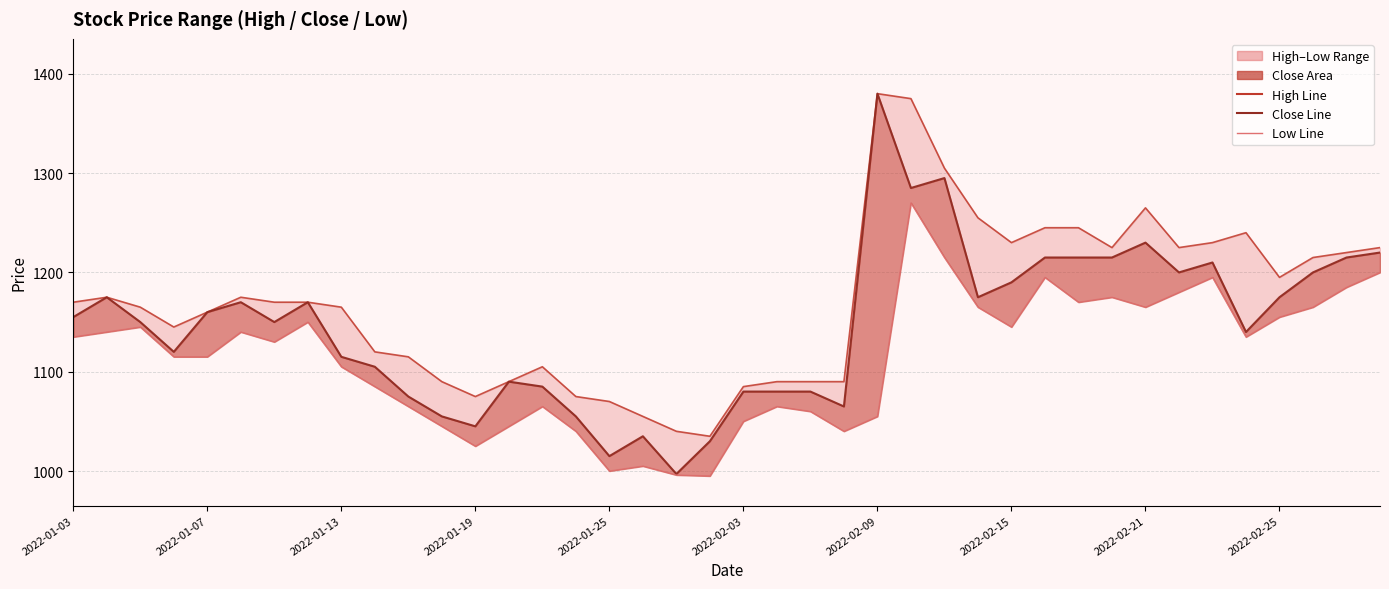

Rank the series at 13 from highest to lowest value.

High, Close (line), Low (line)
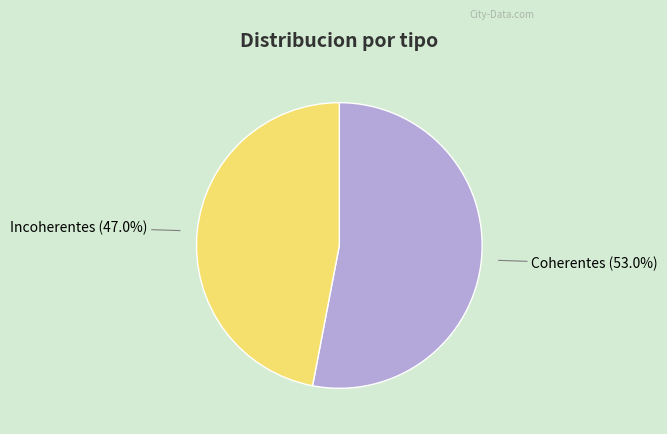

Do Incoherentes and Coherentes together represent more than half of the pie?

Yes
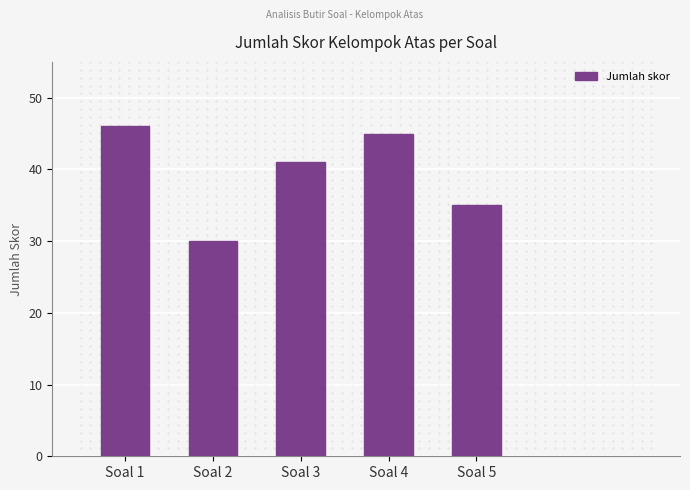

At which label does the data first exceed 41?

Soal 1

○ ○ ○ ○ ○

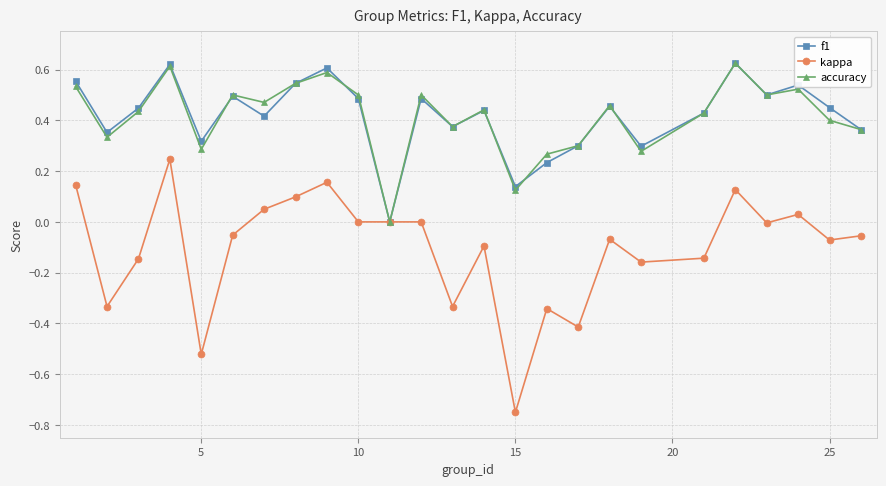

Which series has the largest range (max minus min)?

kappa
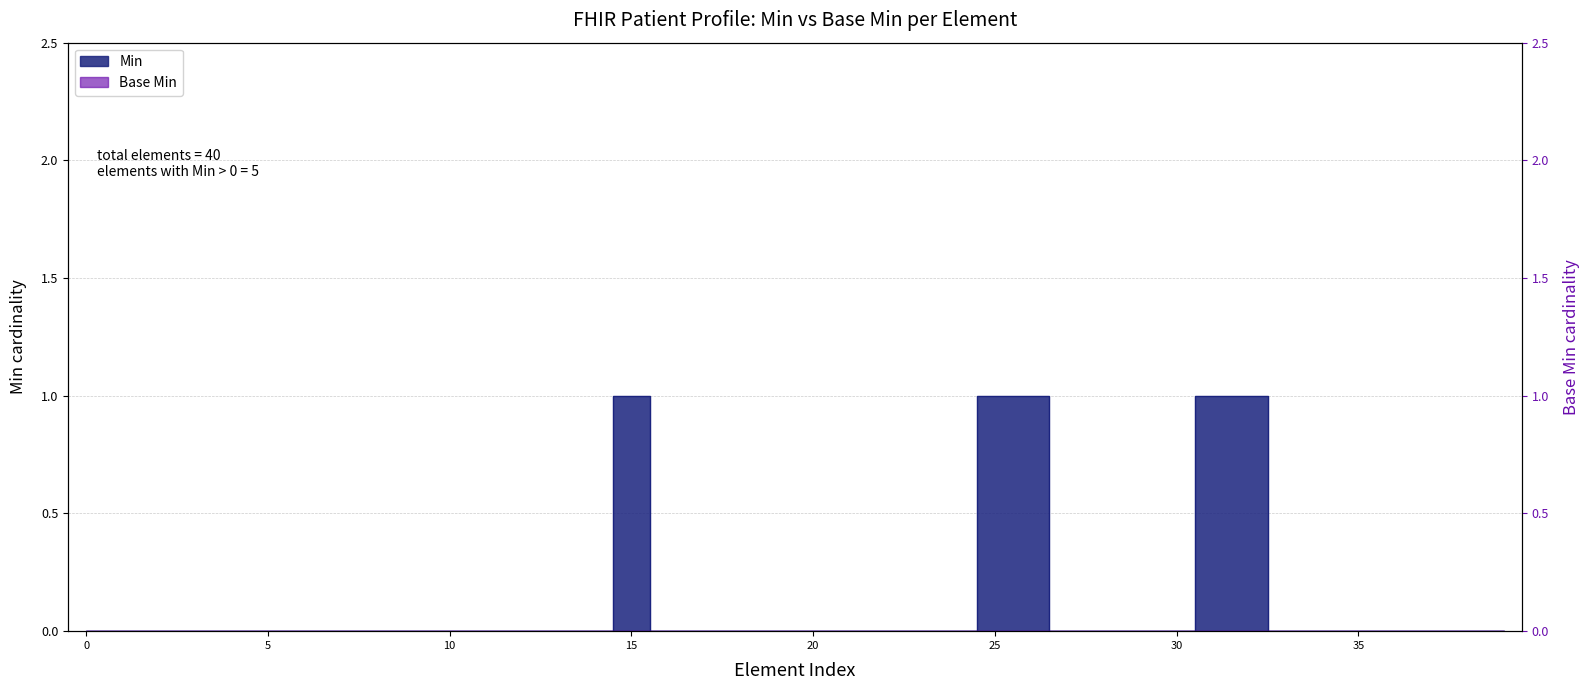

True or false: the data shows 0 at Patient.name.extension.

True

○ ○ ○ ○ ○

» Action item
Could you render the lines in the records above, from the line containing "Rank the series" through the line containing "At which label does the data first exceed 41?", as a Markdown table with the columns Row and Line, one numbered row per line, omitting blank lines and leaving out the pictures?

» Your solution
| Row | Line |
|---|---|
| 1 | Rank the series at 13 from highest to lowest value. |
| 2 | High, Close (line), Low (line) |
| 3 | Do Incoherentes and Coherentes together represent more than half of the pie? |
| 4 | Yes |
| 5 | At which label does the data first exceed 41? |